We have produced a series of blogs where we are going to discuss the issues surrounding the change from a paper-based system to a point of care electronic management system(EMS) or digital care planning system in a care/nursing home.
Identify the need
CQC has a vision that care/nursing homes should be paperless by 2021. How would your home start the journey to consider and finally achieve this?
The key factor to change is to recognize the need for the change. So, why should you change the way you have always worked?
One of the first issues that may prompt you into seeking an EMS may be access to previously stored information. This will be easier and the amount of storage space needed to house paperwork will be drastically reduced.
As a carer, you will have access to information at point of care and as a manager you will be able to see when and who has accessed or inputted information and view what has been recorded. There will be an alert about a previously entered task and the recording of completed tasks will be in real time along with a record of deferred tasks. Permission about who can input information and who has access to different levels of information can be set by the manager or a responsible person.

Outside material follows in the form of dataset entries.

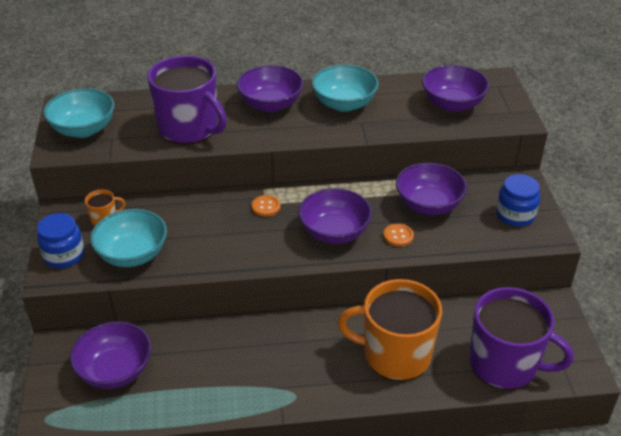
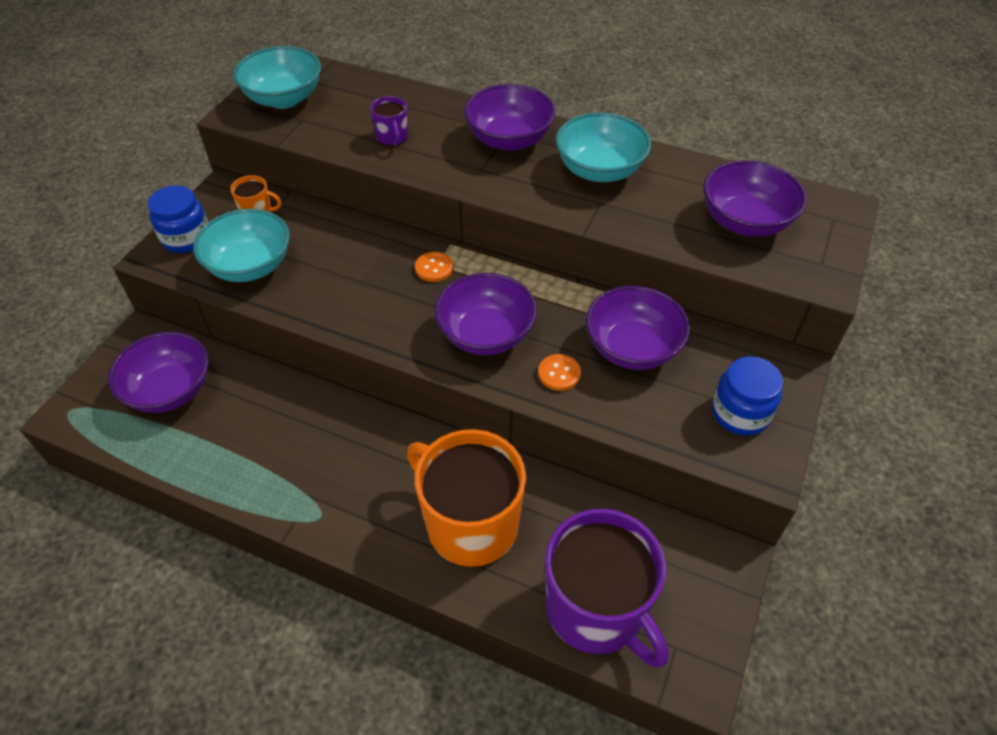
camera: 30 degrees right, 10 degrees up
purple mug [147,56,227,144] -> purple mug [370,96,408,146], size x0.42

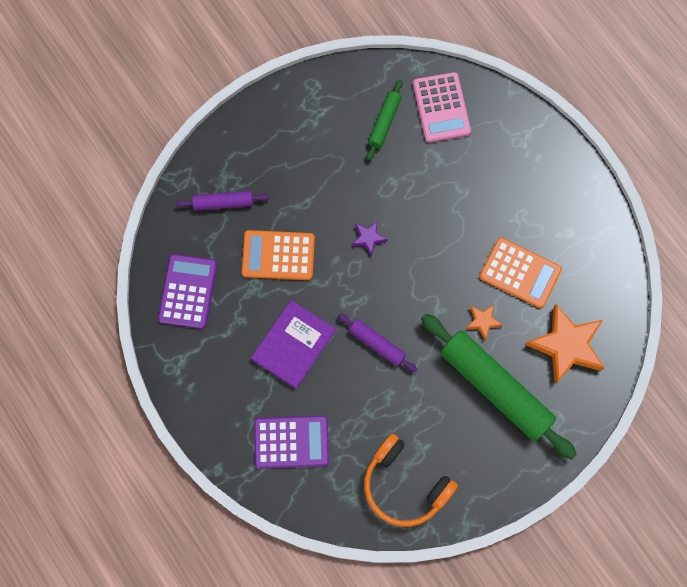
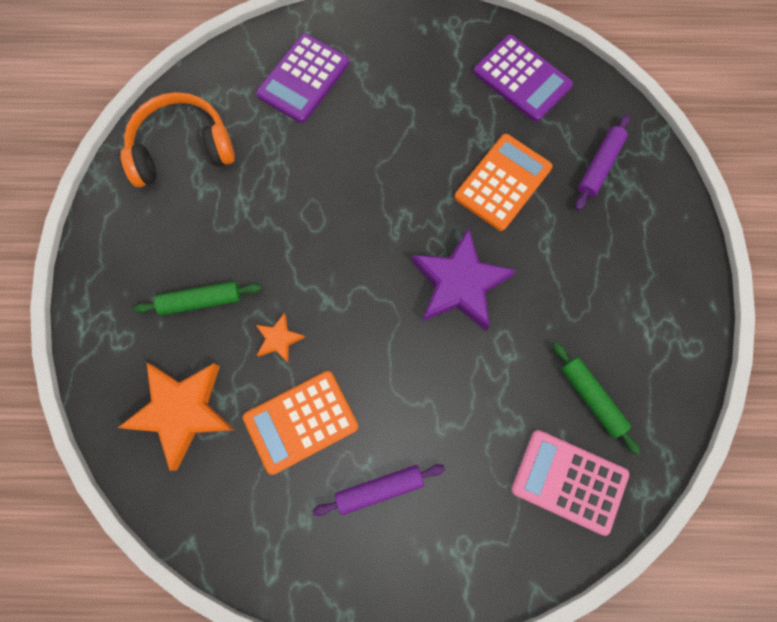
camera: 125 degrees right, 0 degrees up
purple book [251,300,336,389] -> none
purple rolling pin [338,313,418,372] -> purple rolling pin moved to [313,464,445,516]
purple star [352,220,388,257] -> purple star [412,228,516,331], size x2.12
green rolling pin [421,314,577,460] -> green rolling pin [133,281,262,315], size x0.48

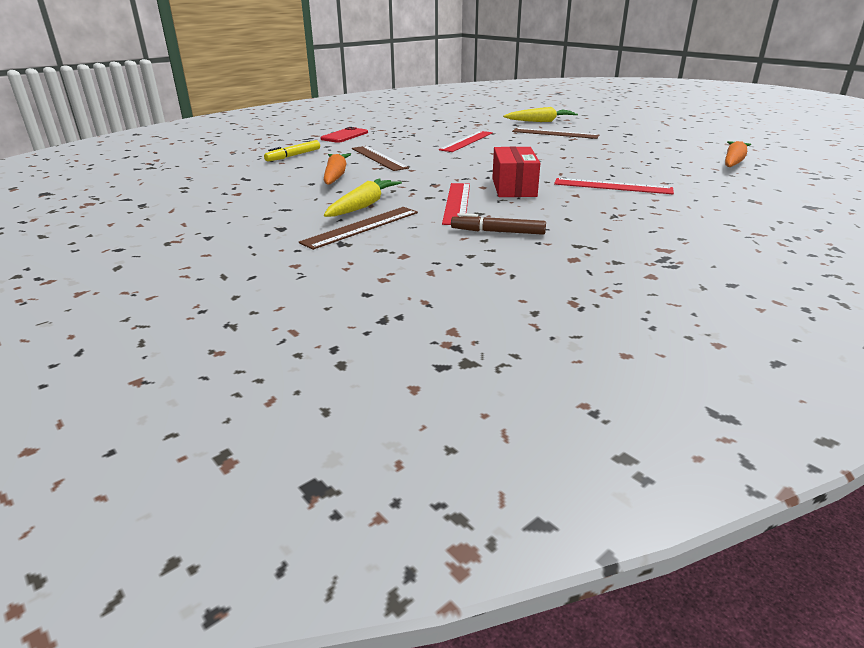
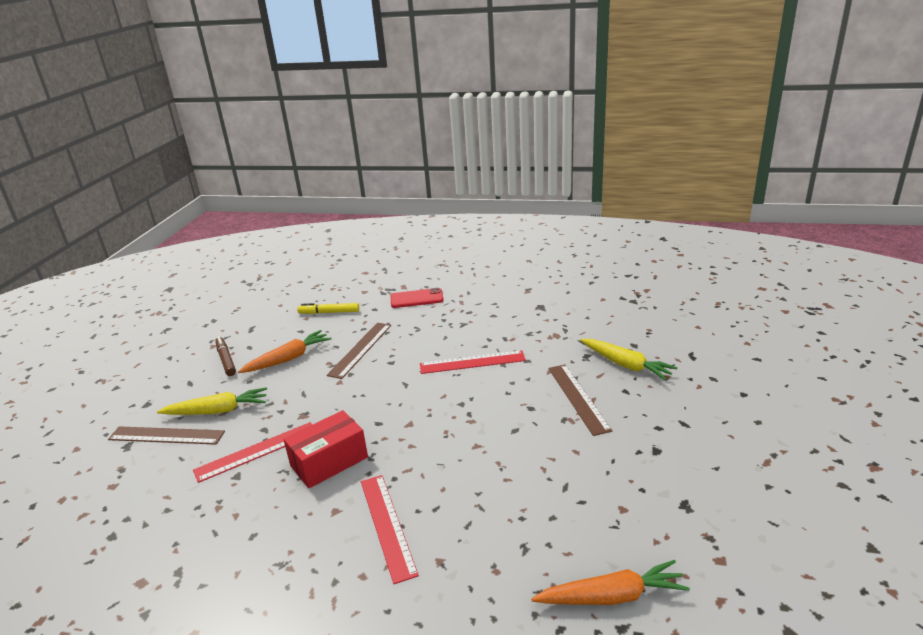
camera: 55 degrees right, 0 degrees up
brown marker [451,213,546,235] -> brown marker moved to [215,336,236,376]

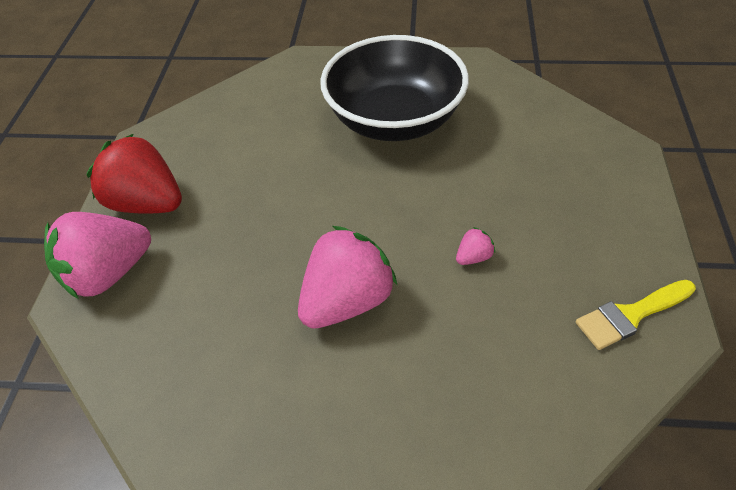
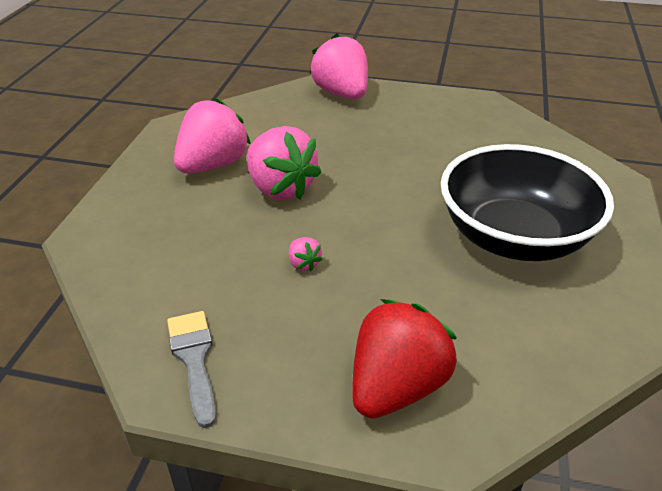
camera: 95 degrees right, 10 degrees down
red strawberry [86,134,182,214] -> red strawberry moved to [352,299,457,419]
yellow brush [576,280,696,350] -> grey brush [167,311,216,428]
none -> pink strawberry [174,97,251,174]

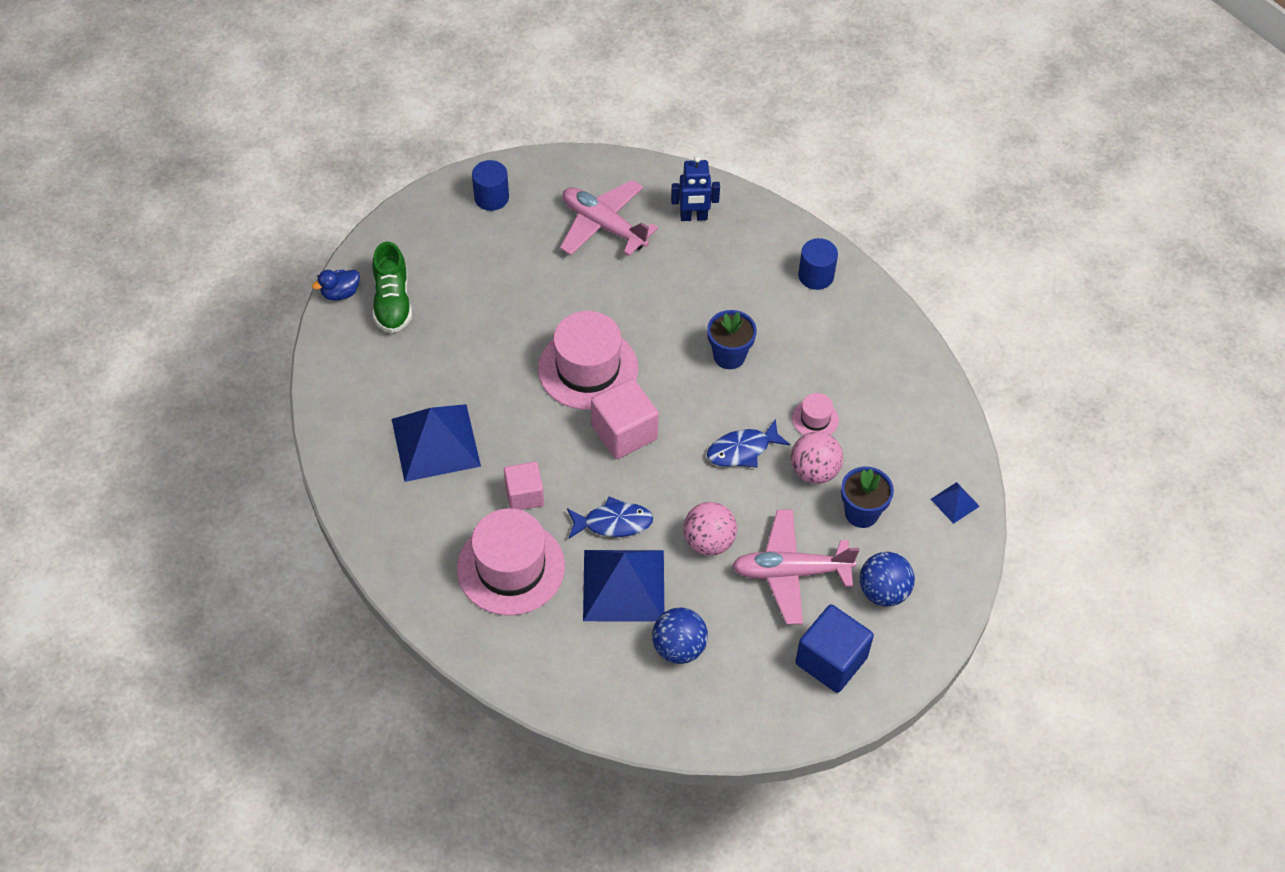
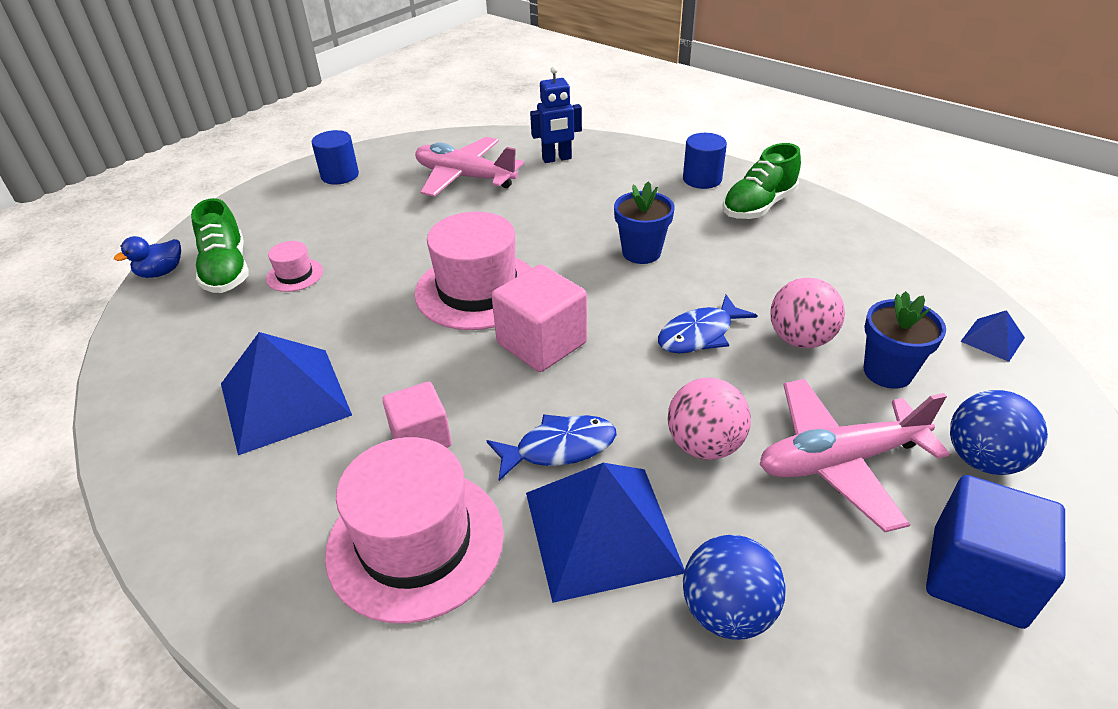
camera: 10 degrees left, 15 degrees down
pink hat [792,393,839,435] -> pink hat moved to [266,241,323,292]
none -> green shoe [722,143,801,219]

Having accessed previously stored records it is possible to generate progress reports, for example blood pressure, weight, height and BMI
This data can be viewed as a graph and will show changes and trends. Progress in areas that may have previously needed improvement can be shown.
The accuracy and quality of information will be increased if it is entered as quickly and as conveniently as possible. Instead of waiting till the end of a shift the care-giver can enter the information instantly. This information can then be viewed immediately by anyone that has the authority to do so.
Care givers who do not have English as their first language or who struggle with writing the information in English, can dictate the details and it will be written by a voice recognition programme.
When information can be easily recorded, the quantity and quality of that information also increases and this supports the “evidence” required by CQC.
If your home has a rapid turnover of staff, security can be maintained by limiting access to information, by new staff or agency staff.
Involvement of the resident in the decisions regarding their care plans can also be recorded. Voice recordings of consent can be obtained and stored.
Information can be shared within the care/nursing home and between homes in the same group.
The start of a residents care journey often starts with a visit to the persons’ home or hospital by a member of staff from the care/nursing home or by the resident visiting the home. Information about that person can be entered at that first visit so that when the person actually takes up residence the information is readily available.
All information regarding all aspects of the residents’ care through to their final wishes can be stored on the care planning system. Difficult conversations can take place at the most convenient time and decisions recorded in real time.